One of my RSS feeds is a DB2 feed. It's called the DB2 feed, although it has Informix stuff in it as well. Way to go, IBM, the world's largest technology company. But that's not the point. The point is this amusing little article:

DB2 9.7: Autonomous transactions


Now, I know this is extremely sad, but I thought about the title for a second and made a stab at this idea: you open a transaction, and half-way through it, you kick off an autonomous transaction which will succeed or fail and have no consequence for the original transaction. And I'm a lot smarter than I thought (or IBM is a lot dumber than I thought!) because that pretty much exactly what it is. Which is nice.

But:

Note that the calling session is suspended until the called session returns control.


Er, what? Why the fuck would you want to do that? Why is it that programmers and database geeks collude in finding ways of keeping transactions open for as long as possible?

GET A FUCKING GRIP YOU CUNTS: YOUR AUTONOMOUS TRANSACTION IS A SOLUTION LOOKING FOR A FUCKING PROBLEM!!

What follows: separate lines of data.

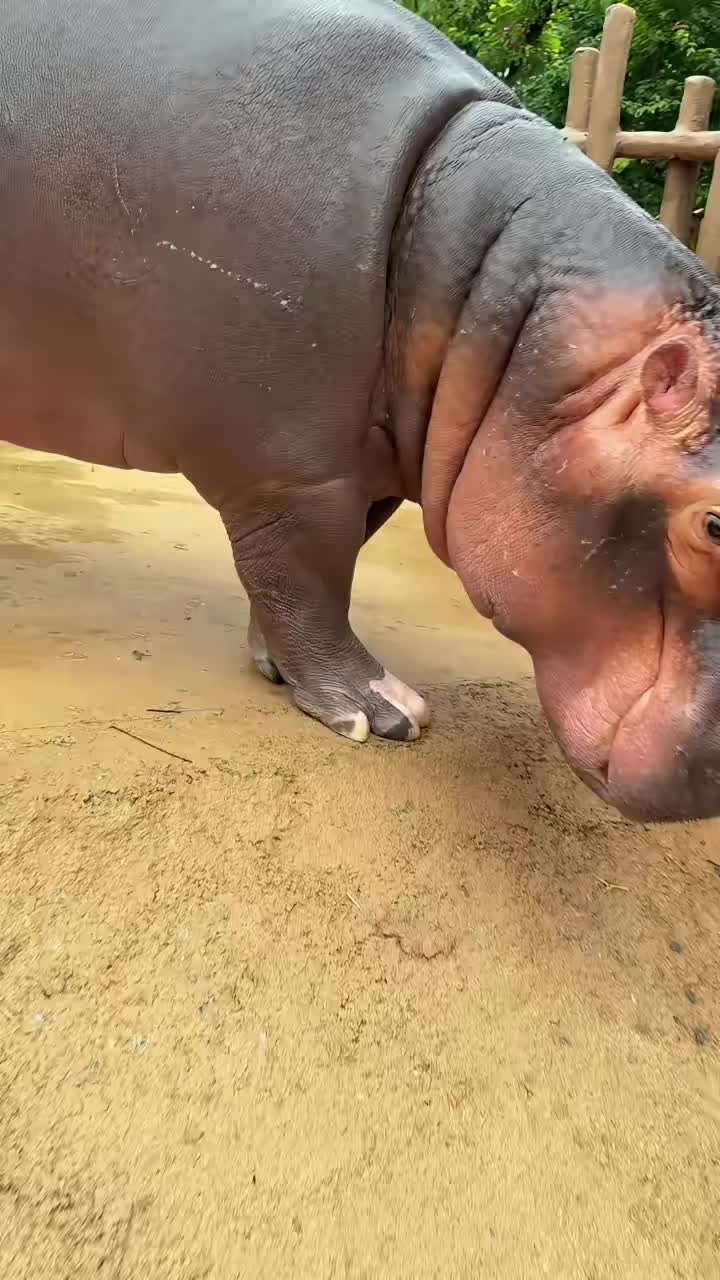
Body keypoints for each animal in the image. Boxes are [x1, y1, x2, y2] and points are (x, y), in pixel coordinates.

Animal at [2, 0, 720, 822]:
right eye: (713, 523)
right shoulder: (297, 475)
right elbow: (309, 575)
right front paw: (380, 715)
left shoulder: (365, 461)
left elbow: (310, 575)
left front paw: (275, 666)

The only upside is that mercifully I don't have to touch DB2 with someone else's dick.

9 comments:

j said...

Is it like clicking "Start" to 'finish'?

Mitch said...

Wibble.....

Anonymous said...

O ... Kay ... [backs off, slowly]

Anonymous said...

Is this the same as a nested transaction in databases that are actually used?

Anonymous said...

O fukkit, Obo, I looked at the article after i posted the last comment.

Trivial. What it is saying is: make sure the pipe is open before you turn on the water.

Obnoxio The Clown said...

@davidncl: I knew this stupidity came from somewhere.

Thanks for clearing that up for me. ;o)

View from the Solent said...

Wouldn't it be unwise to continue until you knew about the success or otherwise of the callee?

Obnoxio The Clown said...

@Solent: no, it's autonomous. ;o)

AntiCitizenOne said...

Why not just run the autonomous transaction AFTER the original transaction has finished?

Solutions looking for problems tend to increase bugs.